8. It is not the case of the revenue before us that the dominant activities of the assessee are not fitting with the objects of the Council and that the dominant activities in the nature of trade, commerce and business or that the councils dominant activities have ceased to be for the purpose of advancement of any other objects of general public utility. Merely because the income of the assessee has crossed prescribed limit of Rs. 10 lakhs, that itself cannot be ground for cancellation of its registration invoking section 12AA(3) of the Act. If any of the income arising on the activities is not in accordance with the objects of the trust, the assessees income, at best, may not get the exemption under Section 11 of the Act. Further for the previous year, during which the gross receipt income crosses limit of Rs. 10.00 lacs, the trust will not get exemption or benefit of its being charitable in nature despite its carrying out charitable activities. However, it will get such benefit if it is registered as charitable institution and income from business activities, as mentioned in first proviso to section 2(15), does not cross limit of Rs. 10.00 lacs.
9. Subject to our above observations, the impugned order of the DI.T(exemptions) is hereby set aside and the registration to the assessee council granted under section 12A of the Act is hereby ordered to be restored.”

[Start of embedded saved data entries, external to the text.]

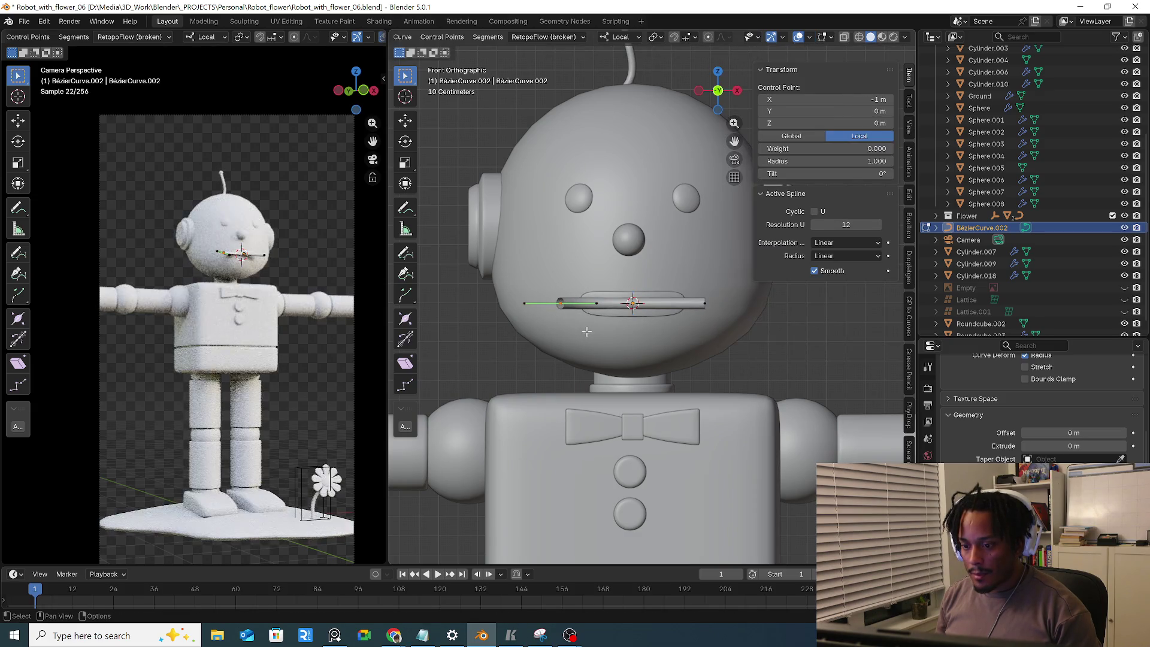
pyautogui.press('g')
pyautogui.click(578, 321)
pyautogui.moveTo(578, 321); pyautogui.dragTo(664, 273, button='middle')
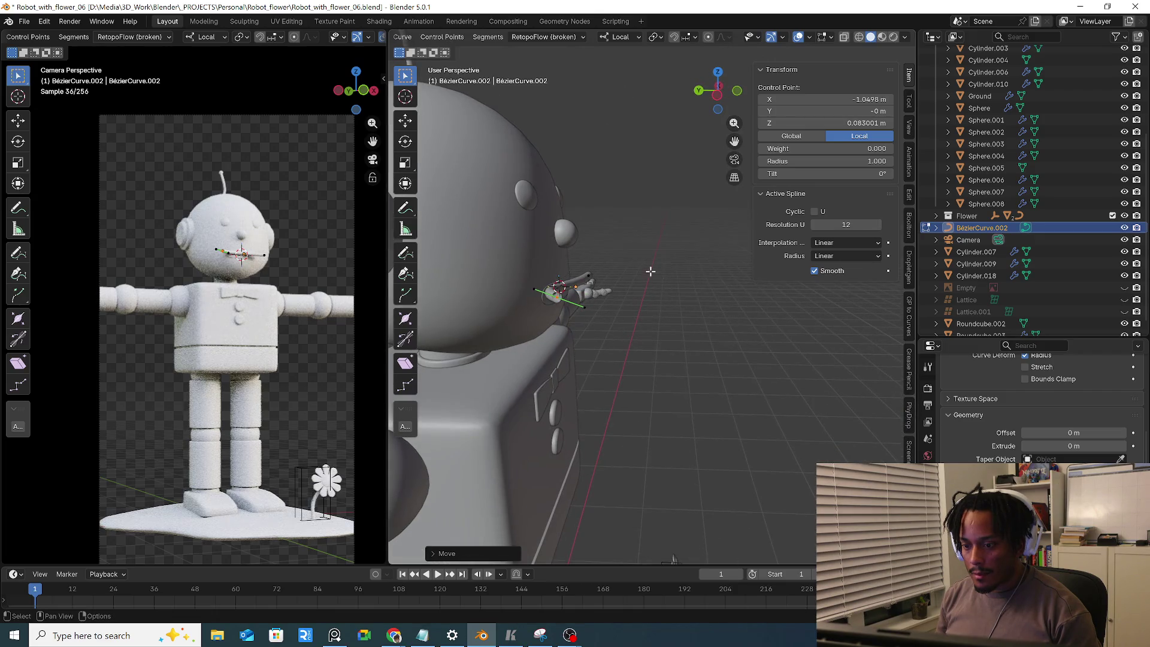
# From the side views, set the end handle upright and raise the end point at the mouth corner
pyautogui.press('KP_1')
pyautogui.press('KP_3')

9. Respectfully following the decision of the co–ordinate bench of the tribunal and also subject to the observations made by the co-ordinate bench of the Tribunal, this issue is decided accordingly. Before parting with the order, we may notice that the Ld. DR has relied upon the decision of the Panaji Bench of the Tribunal in the case of “The Belgaum Urban Development Authority” dated 15.6.2012. A perusal of the said order reveals that neither the issue involved nor the proposition of law laid down in the said case fits into the facts and circumstances of the case in hand. Thus the said case law is of no help to the Department being not relevant.
10. The appeal of the assessee thus is treated as allowed and the registration of the trust which was granted u/s 12 A is accordingly hereby ordered to be restored.